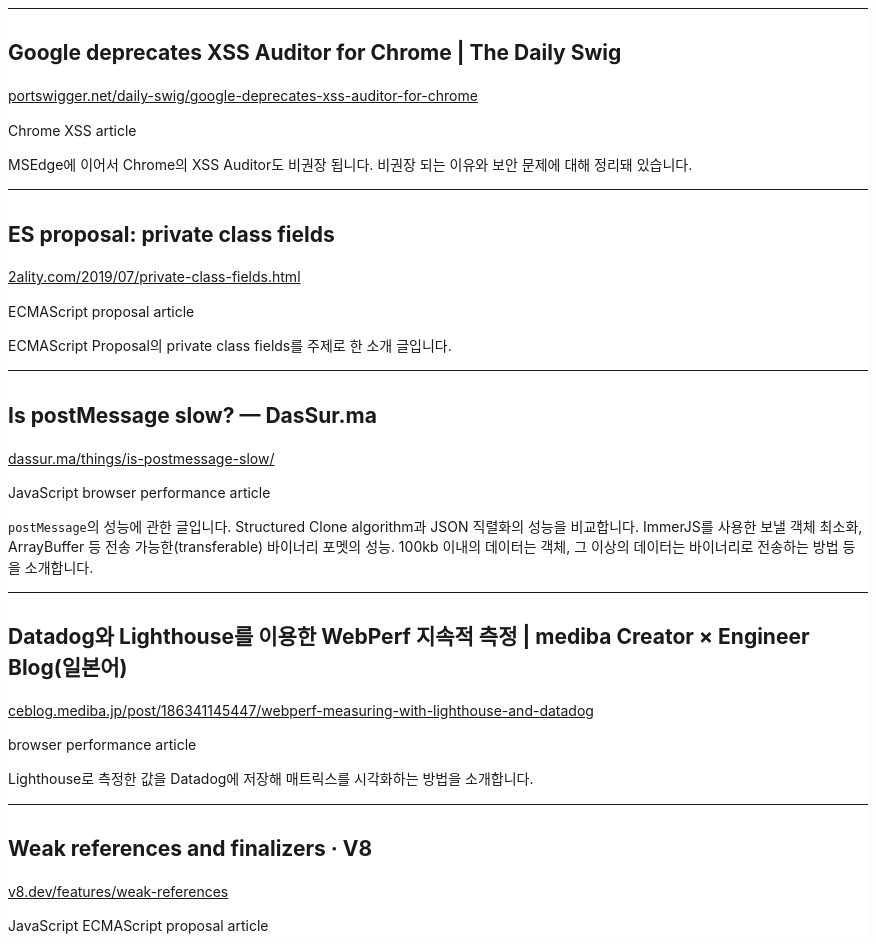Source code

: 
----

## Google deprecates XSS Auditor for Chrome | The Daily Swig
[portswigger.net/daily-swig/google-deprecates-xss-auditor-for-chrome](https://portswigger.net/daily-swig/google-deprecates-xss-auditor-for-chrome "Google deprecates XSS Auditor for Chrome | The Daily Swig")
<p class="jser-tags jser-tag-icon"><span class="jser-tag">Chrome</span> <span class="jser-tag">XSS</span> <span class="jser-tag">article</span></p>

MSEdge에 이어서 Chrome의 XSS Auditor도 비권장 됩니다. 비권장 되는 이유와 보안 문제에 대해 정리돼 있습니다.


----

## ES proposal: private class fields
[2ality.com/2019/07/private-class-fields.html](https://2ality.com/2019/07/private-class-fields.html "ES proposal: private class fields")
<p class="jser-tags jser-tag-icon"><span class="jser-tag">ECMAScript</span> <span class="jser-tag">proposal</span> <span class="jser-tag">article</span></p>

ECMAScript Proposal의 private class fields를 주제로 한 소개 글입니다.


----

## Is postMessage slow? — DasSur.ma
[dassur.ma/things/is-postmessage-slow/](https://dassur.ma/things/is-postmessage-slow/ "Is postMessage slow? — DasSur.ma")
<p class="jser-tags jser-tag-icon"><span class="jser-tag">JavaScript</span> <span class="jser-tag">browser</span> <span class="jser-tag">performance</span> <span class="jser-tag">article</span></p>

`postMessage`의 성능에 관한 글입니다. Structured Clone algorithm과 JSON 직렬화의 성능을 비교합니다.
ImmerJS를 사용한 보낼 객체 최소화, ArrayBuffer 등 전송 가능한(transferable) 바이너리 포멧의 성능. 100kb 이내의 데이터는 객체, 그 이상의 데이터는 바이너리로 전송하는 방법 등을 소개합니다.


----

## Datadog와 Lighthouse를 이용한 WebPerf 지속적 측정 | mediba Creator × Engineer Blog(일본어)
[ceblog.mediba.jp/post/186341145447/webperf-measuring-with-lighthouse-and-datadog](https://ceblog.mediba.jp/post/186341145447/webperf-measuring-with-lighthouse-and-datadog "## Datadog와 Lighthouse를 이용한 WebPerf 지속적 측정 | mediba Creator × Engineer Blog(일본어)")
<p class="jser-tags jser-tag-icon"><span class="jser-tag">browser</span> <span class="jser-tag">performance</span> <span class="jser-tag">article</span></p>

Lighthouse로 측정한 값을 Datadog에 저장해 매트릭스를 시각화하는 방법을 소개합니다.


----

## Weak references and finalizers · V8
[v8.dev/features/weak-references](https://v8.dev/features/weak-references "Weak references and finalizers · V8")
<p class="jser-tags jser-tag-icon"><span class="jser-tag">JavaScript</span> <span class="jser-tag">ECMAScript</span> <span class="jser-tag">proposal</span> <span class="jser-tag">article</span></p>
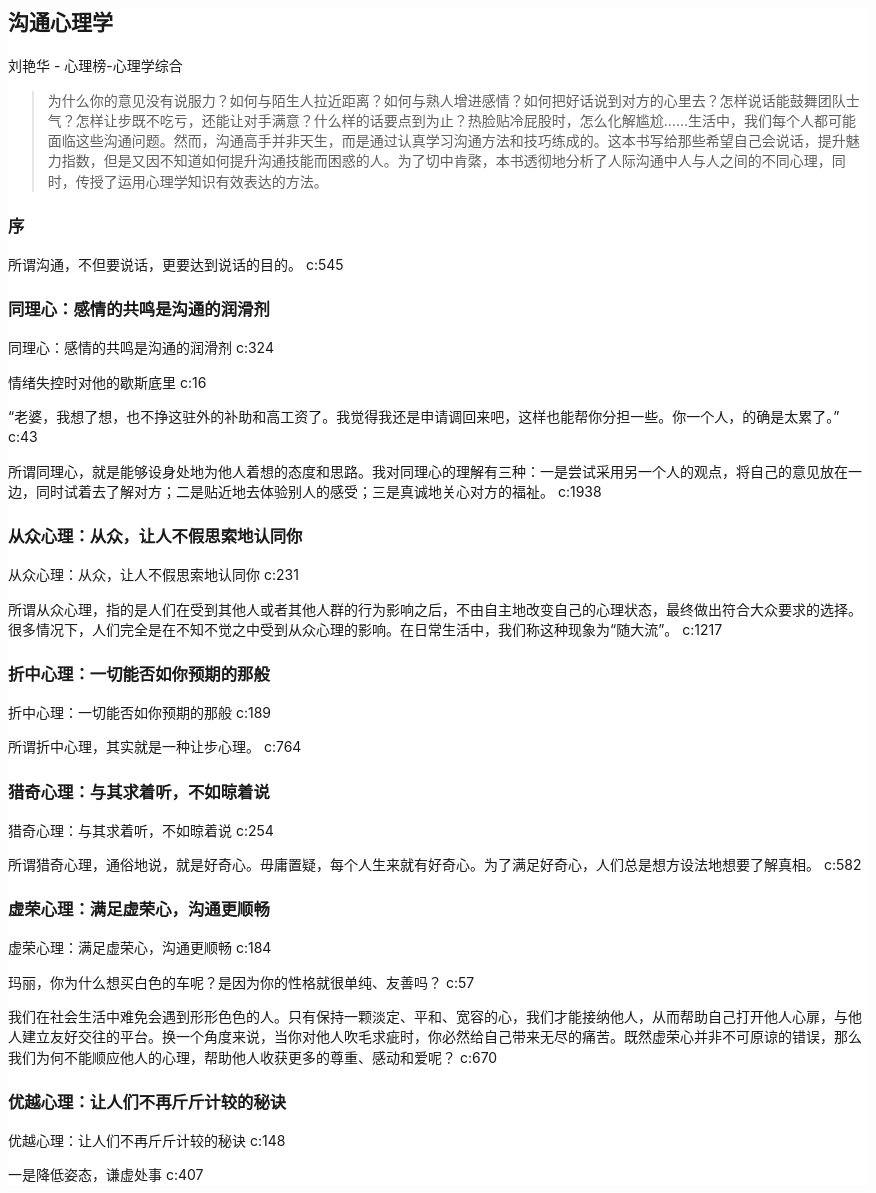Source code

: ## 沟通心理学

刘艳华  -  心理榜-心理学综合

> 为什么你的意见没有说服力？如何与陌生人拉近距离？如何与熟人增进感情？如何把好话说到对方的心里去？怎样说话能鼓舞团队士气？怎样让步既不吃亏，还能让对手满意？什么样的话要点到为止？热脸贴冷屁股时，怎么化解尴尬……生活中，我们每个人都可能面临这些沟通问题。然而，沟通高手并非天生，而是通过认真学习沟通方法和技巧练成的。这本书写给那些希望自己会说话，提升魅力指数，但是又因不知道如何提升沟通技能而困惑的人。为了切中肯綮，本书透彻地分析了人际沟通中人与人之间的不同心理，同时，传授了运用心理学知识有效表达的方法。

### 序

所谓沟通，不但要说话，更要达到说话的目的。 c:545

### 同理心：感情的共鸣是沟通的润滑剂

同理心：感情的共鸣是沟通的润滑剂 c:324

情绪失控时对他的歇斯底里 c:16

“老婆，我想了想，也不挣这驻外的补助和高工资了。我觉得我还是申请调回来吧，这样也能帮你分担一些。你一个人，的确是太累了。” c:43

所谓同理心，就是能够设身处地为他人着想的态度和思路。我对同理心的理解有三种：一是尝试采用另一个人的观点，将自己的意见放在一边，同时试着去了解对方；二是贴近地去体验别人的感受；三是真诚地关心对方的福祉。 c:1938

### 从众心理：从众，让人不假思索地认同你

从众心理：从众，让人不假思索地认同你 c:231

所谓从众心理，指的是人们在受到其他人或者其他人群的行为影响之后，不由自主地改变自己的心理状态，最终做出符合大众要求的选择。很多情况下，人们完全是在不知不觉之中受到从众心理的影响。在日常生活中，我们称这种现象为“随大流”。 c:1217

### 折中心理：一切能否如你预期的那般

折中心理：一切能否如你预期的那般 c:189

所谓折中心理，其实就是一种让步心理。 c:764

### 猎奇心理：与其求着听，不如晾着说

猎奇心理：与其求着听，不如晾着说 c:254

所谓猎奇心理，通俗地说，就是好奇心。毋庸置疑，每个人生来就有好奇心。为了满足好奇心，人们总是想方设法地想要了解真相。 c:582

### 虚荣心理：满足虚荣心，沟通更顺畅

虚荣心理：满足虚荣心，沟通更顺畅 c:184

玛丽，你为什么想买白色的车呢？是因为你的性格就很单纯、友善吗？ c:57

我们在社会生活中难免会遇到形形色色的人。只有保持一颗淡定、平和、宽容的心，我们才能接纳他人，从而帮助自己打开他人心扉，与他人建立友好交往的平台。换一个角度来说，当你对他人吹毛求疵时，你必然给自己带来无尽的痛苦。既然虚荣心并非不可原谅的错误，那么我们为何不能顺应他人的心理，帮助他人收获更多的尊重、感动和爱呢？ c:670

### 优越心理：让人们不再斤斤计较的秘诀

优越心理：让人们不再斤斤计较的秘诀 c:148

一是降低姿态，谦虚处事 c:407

***

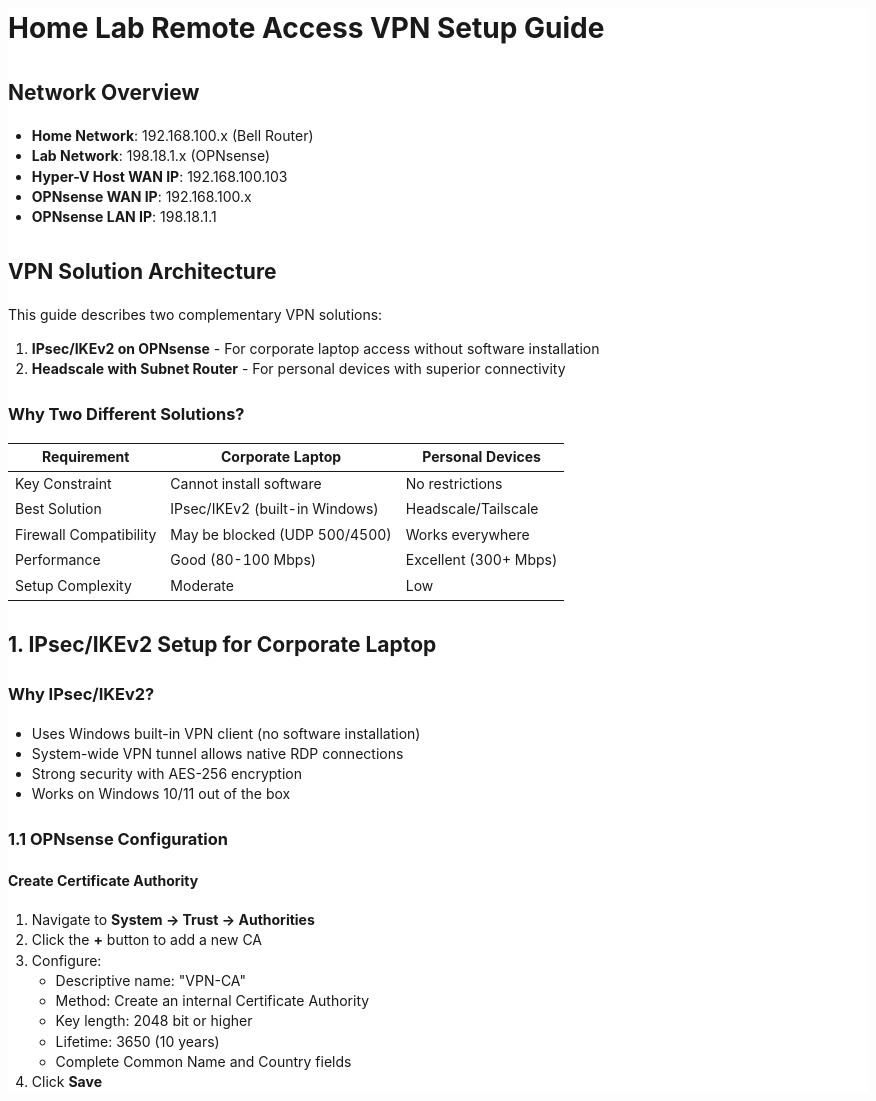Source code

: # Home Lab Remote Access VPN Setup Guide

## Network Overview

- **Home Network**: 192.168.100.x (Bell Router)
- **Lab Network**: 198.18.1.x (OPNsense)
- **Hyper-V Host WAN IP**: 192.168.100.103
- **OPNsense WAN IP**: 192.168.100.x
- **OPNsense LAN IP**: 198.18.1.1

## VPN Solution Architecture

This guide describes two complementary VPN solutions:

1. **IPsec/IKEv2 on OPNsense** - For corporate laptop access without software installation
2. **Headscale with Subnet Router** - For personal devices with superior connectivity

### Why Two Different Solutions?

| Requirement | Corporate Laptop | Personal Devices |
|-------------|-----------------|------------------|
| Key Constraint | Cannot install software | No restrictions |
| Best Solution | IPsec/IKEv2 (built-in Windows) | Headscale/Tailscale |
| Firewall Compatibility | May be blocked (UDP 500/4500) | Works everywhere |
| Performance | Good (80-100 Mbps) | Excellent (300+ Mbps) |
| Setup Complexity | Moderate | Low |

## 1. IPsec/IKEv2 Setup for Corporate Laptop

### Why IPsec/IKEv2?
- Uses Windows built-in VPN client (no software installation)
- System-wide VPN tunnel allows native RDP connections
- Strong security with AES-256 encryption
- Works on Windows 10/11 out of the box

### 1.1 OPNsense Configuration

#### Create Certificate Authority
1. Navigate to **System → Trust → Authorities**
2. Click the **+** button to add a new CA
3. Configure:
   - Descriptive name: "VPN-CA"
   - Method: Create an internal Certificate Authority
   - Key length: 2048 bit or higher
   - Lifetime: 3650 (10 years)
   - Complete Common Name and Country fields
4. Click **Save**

***

__Activity__:
Within the entries above, find every line where the string "Network" occurs, and copy it.

__Written solution__:
## Network Overview
- **Home Network**: 192.168.100.x (Bell Router)
- **Lab Network**: 198.18.1.x (OPNsense)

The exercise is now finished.